There are a number of ways to alter the output gain. The easiest is an outboard attenuator. However, the three headphone amps I've used the DI/O with (Grado RA-1, Creek OBH-11se, and X-Can v2) do not require attenuators, just a light hand on the volume control.
 
Oct 31, 2001 at 5:15 AM Post #20 of 20
I was just making a point that in most non-computer audio systems, where the line-out/digital-out is not variable, it is at unity gain. Unity gain on many many soundcards is usually maxed digital volume in mixer control panels. If you lower the mixer settings on your software mixer or app mixer, than yes the sound is more managable. This mixer also is usually a digital attenuation however which means loss of signal quality.

Also again the unit has an output impedance of 220, so if you really want to use it as a headphone amp than it would be safest to have something higher in impedance. Supplying a hot output to some headphone amp is not bad...but driving equipment designed as a DAC as a headphone amp can put strain on some components in the form of heat if it is asked to supply more current than it is spec'd to. On the otherhand it is a proaudio unit with heatsinked components that is designed to deal with tube heat and somewhat limited venting. But, tube heat, limited venting, and driving it as a headphone amp all at the same time may push it. I am just following the better be safe than sorry motto.

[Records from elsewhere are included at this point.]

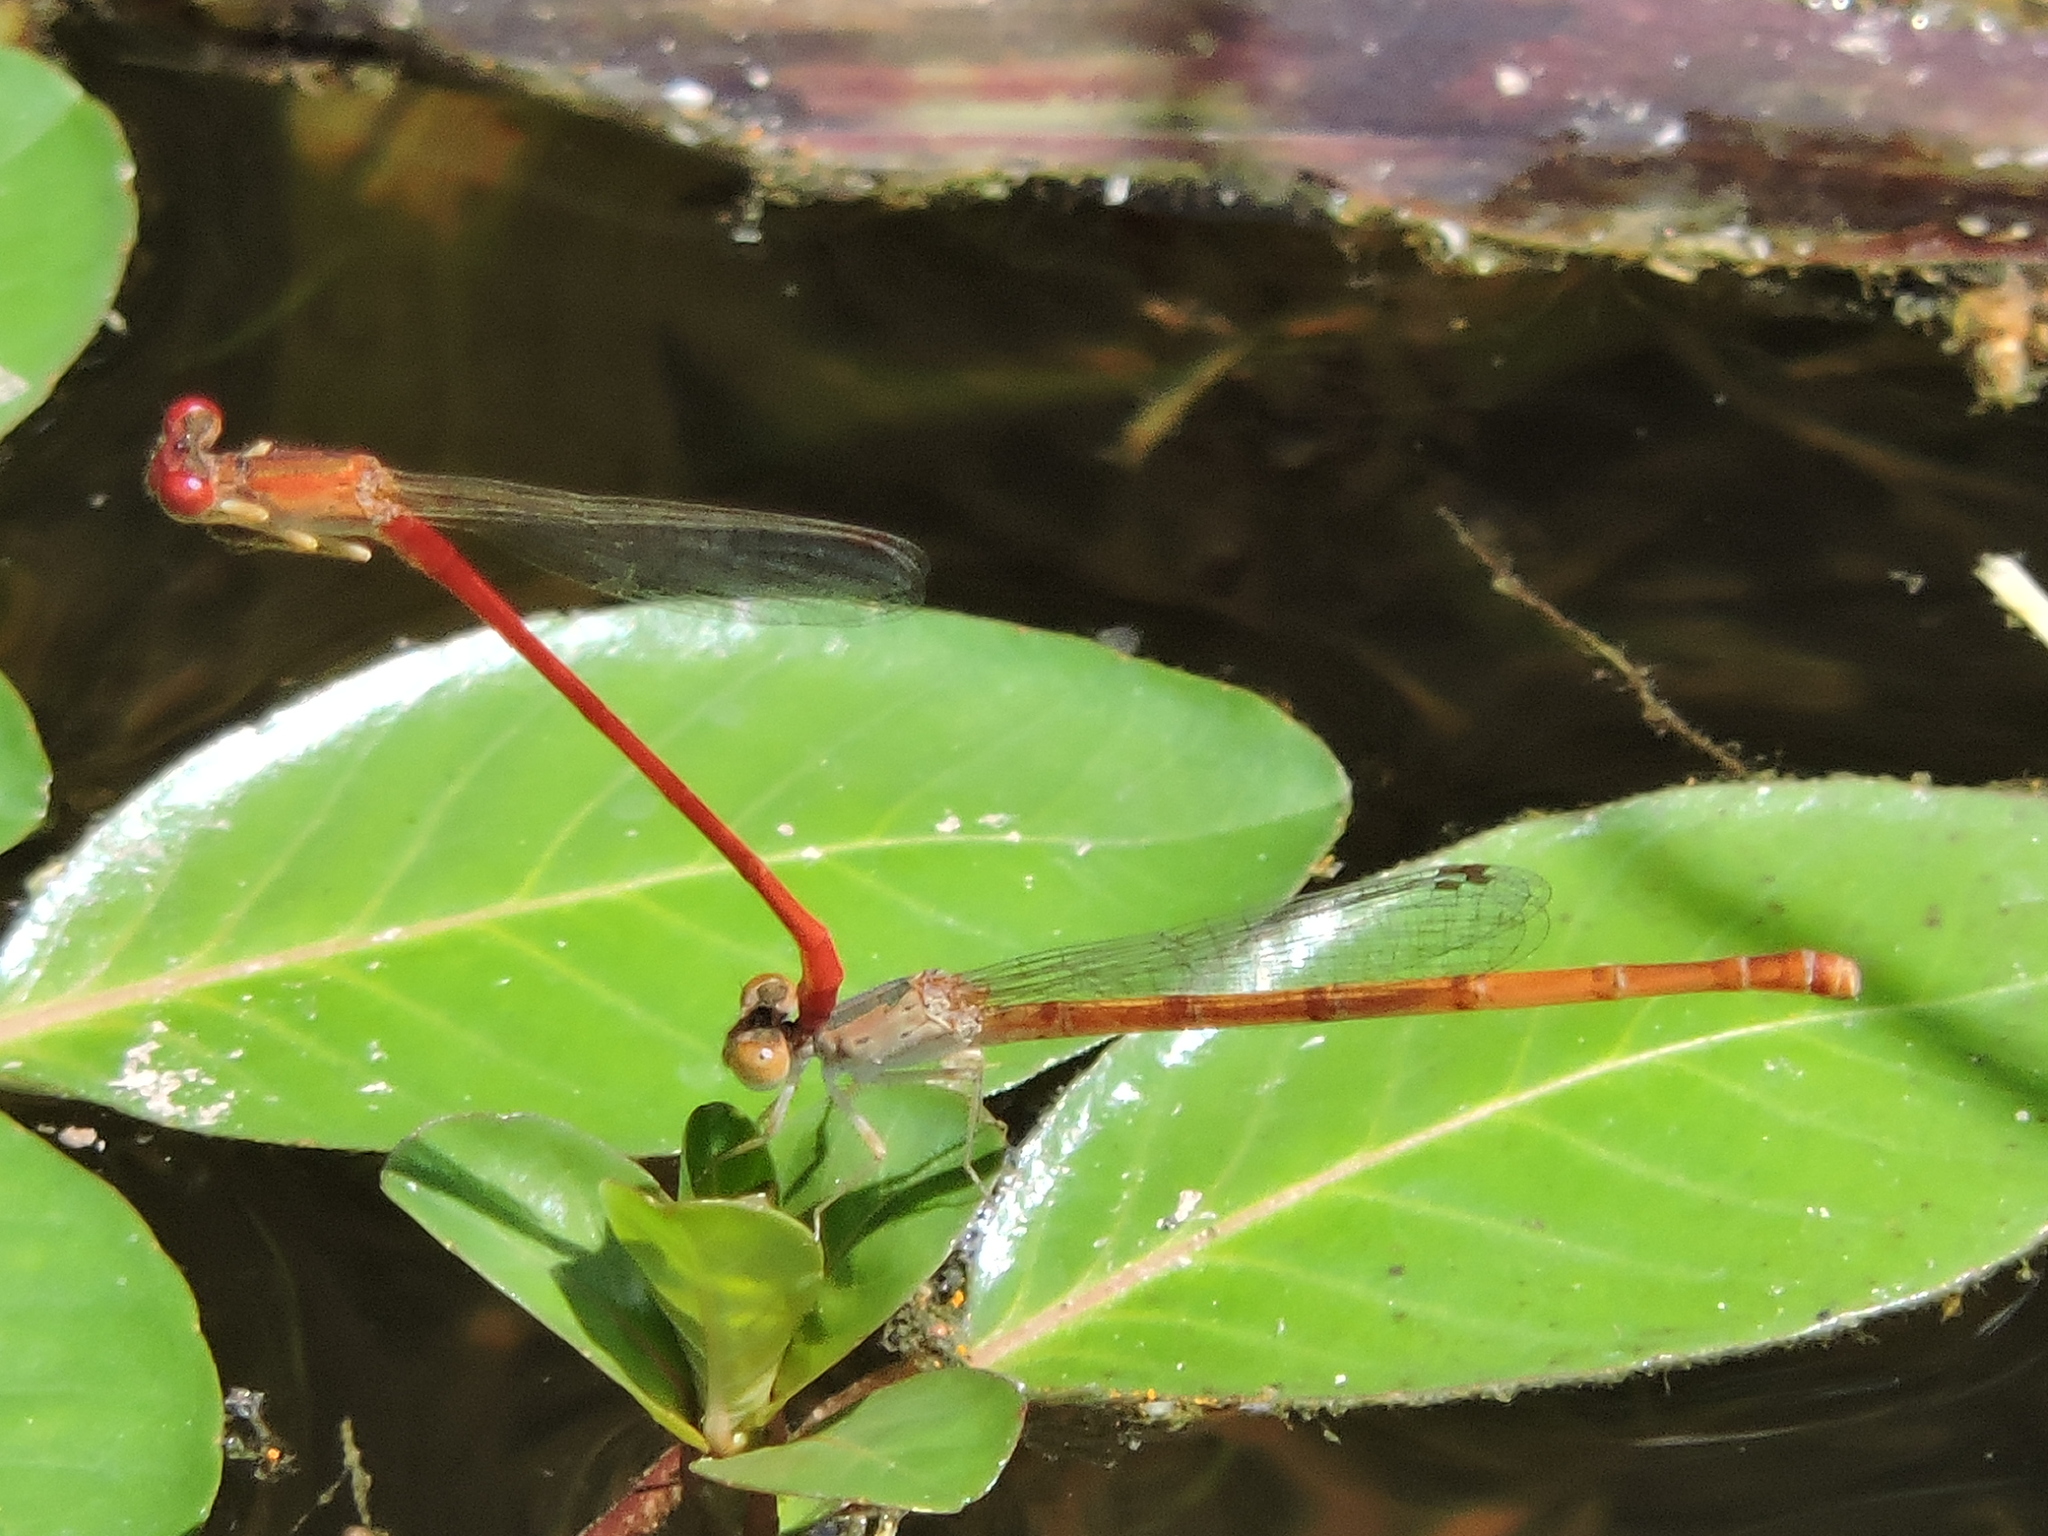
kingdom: Animalia
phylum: Arthropoda
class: Insecta
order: Odonata
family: Coenagrionidae
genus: Telebasis
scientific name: Telebasis salva
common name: Desert firetail
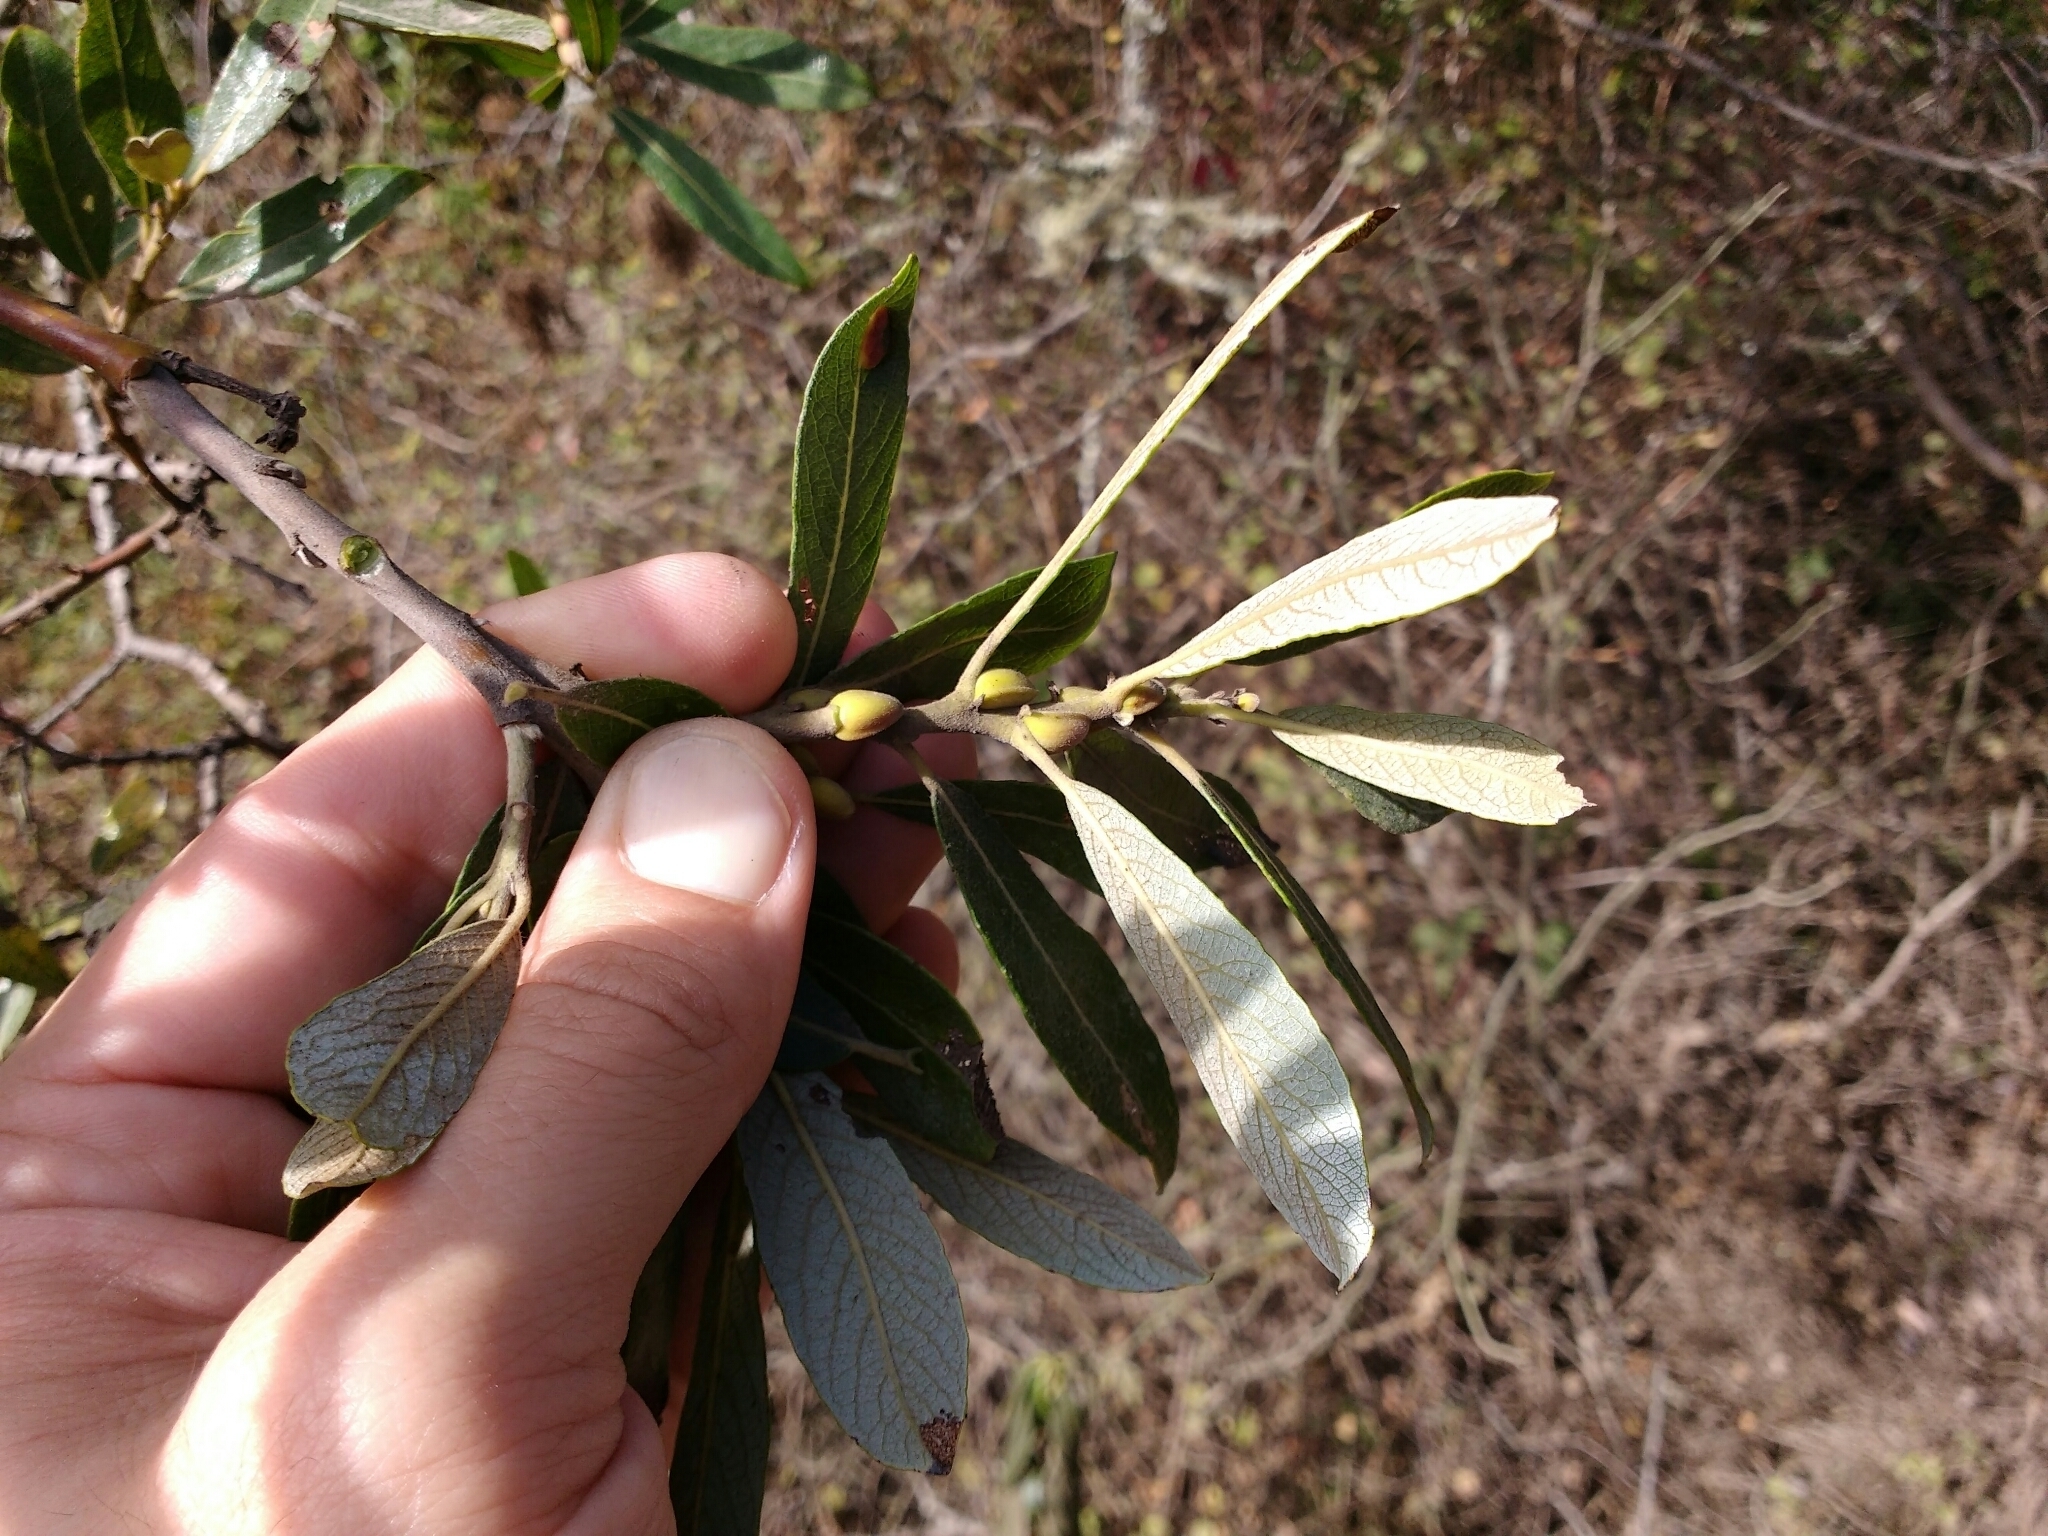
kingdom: Plantae
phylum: Tracheophyta
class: Magnoliopsida
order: Malpighiales
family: Salicaceae
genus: Salix
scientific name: Salix lasiolepis
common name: Arroyo willow
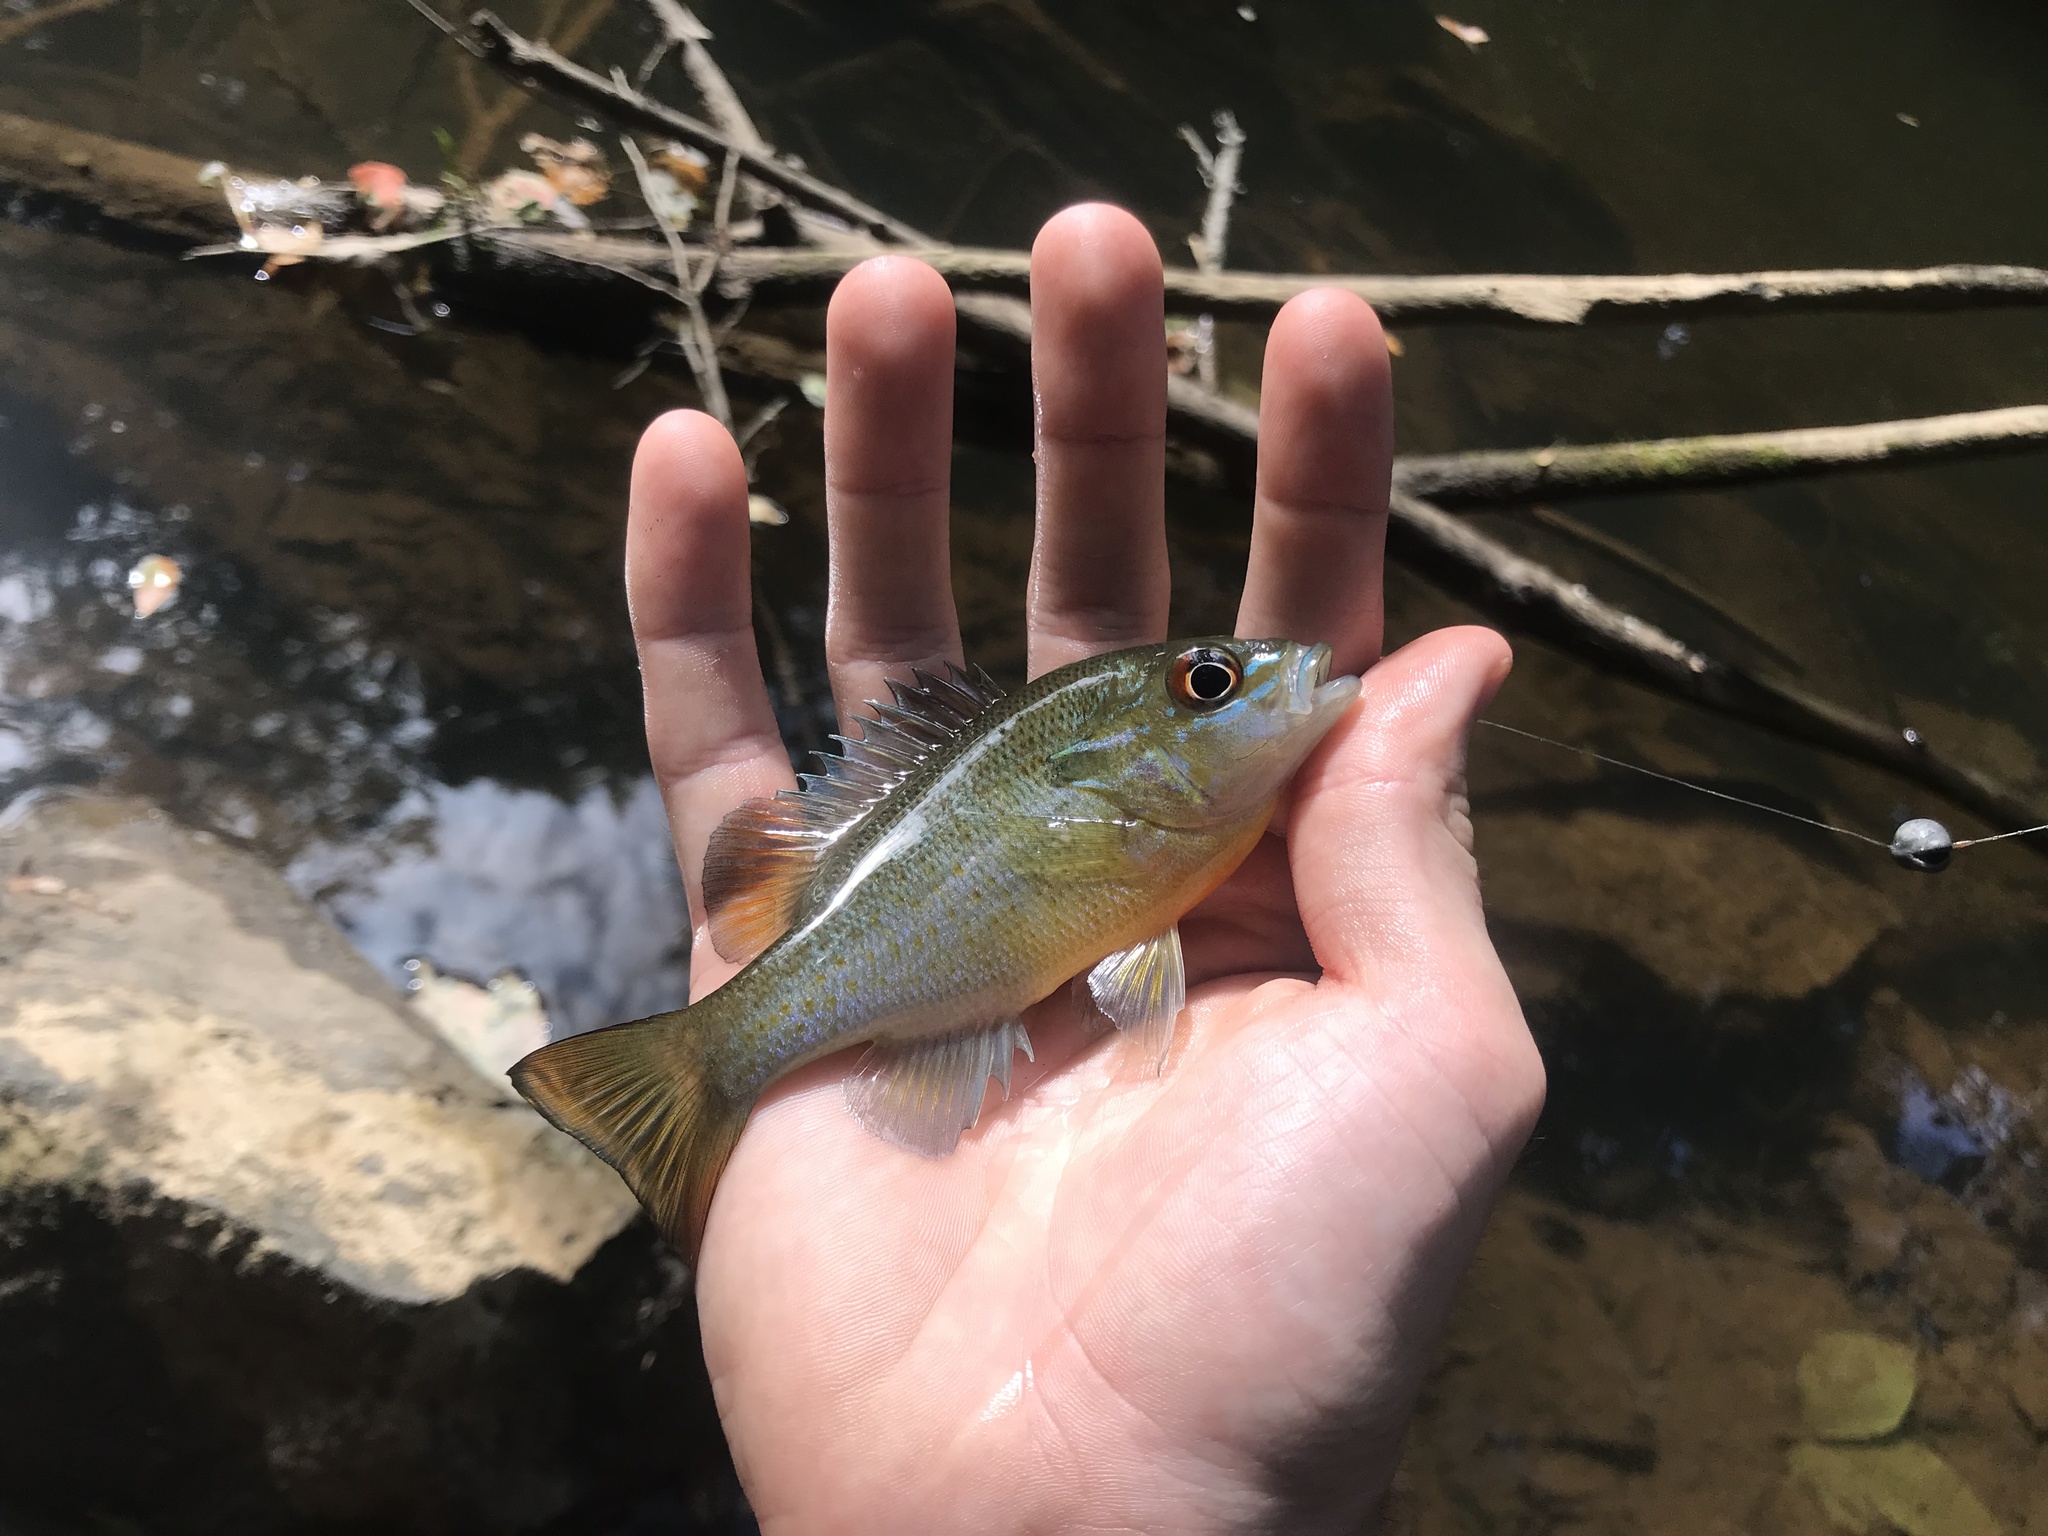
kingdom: Animalia
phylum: Chordata
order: Perciformes
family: Centrarchidae
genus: Lepomis
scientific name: Lepomis auritus
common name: Redbreast sunfish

I would imagine that headphones near 220 or so will be loud because a matched impedance will maximize power transfer. Lower impedances might not even work, if it doesn't than it could be a sign that it is drawing too much current and overworking opamps. So I suppose old fashioned studio monitors or other phones with 600 ohms are "safer" than other phones in this usage. I wouldn't exactly call its conversion into a headphone amp as trivial, since burning out the unit due to a bad configuration can be really trivial as well.